The total gravitational force on the whole rope will be $mg$, as you said.
You can get this by integrating the net force acting on each infinitesimal mass element $dm$ over the length of the rope. Let downwards be positive, and the origin be at the top of the rope. Assuming uniform linear mass density, $dm = \lambda\, dx$. An element at position $x$ will experience $g\,dm=g\lambda\,dx$ (its own weight) and on top of that a tension $T(x+dx)$ downwards (from the element below it) and a tension $-T(x)$ upwards (from the element above it).
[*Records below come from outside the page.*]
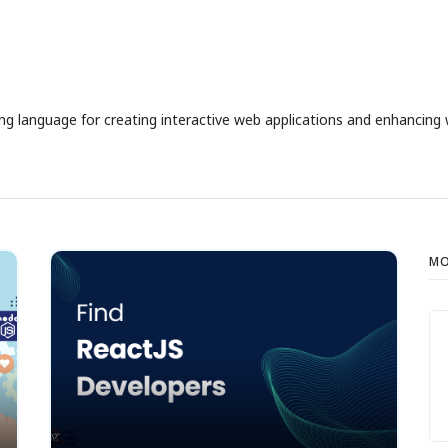
ng language for creating interactive web applications and enhancing 
MO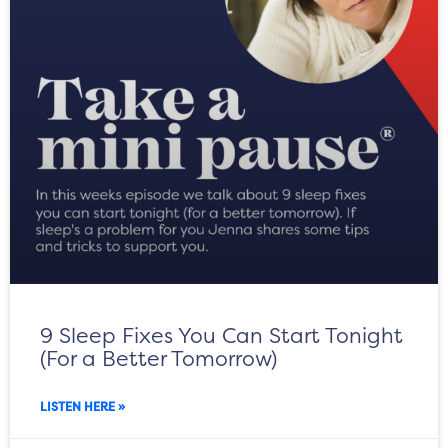
9 Sleep Fixes You Can Start Tonight
(For a Better Tomorrow)
LISTEN HERE »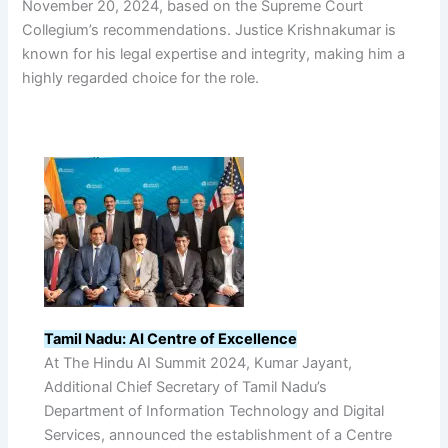
November 20, 2024, based on the Supreme Court
Collegium’s recommendations. Justice Krishnakumar is
known for his legal expertise and integrity, making him a
highly regarded choice for the role.
Tamil Nadu: AI Centre of Excellence
At The Hindu AI Summit 2024, Kumar Jayant,
Additional Chief Secretary of Tamil Nadu’s
Department of Information Technology and Digital
Services, announced the establishment of a Centre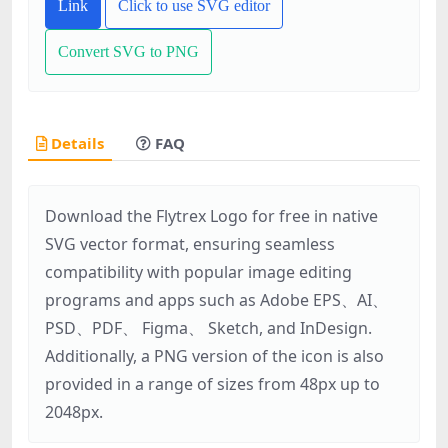
Link
Click to use SVG editor
Convert SVG to PNG
Details
FAQ
Download the Flytrex Logo for free in native
SVG vector format, ensuring seamless
compatibility with popular image editing
programs and apps such as Adobe EPS、AI、
PSD、PDF、 Figma、 Sketch, and InDesign.
Additionally, a PNG version of the icon is also
provided in a range of sizes from 48px up to
2048px.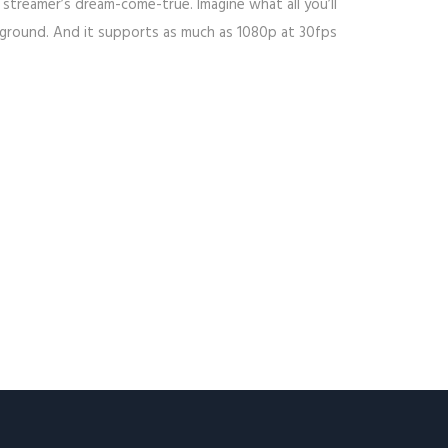
 streamer’s dream-come-true. Imagine what all you’ll
ckground. And it supports as much as 1080p at 30fps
For the total gravitational force on the rope, just integrate $\int_0^Lg\,dm$, and you get the expected answer $mg$.
To find tension, we need to do more work. Since the rope is at equilibrium, $g\lambda\,dx + T(x+dx)-T(x) = 0$. Rearranging:
$$g\lambda = \frac{T(x+dx)-T(x)}{dx} = \frac{dT}{dx}$$
which you can then integrate and solve for the tension (after applying some logical boundary condition).
So conceptually, the total gravitational force on the rope is nonzero. However, it is at equilibrium because it is suspended (and presumably fixed, so there is a second external force acting on it.) Each small mass element is at equilibrium because the tension in the rope balances the mass element's weight.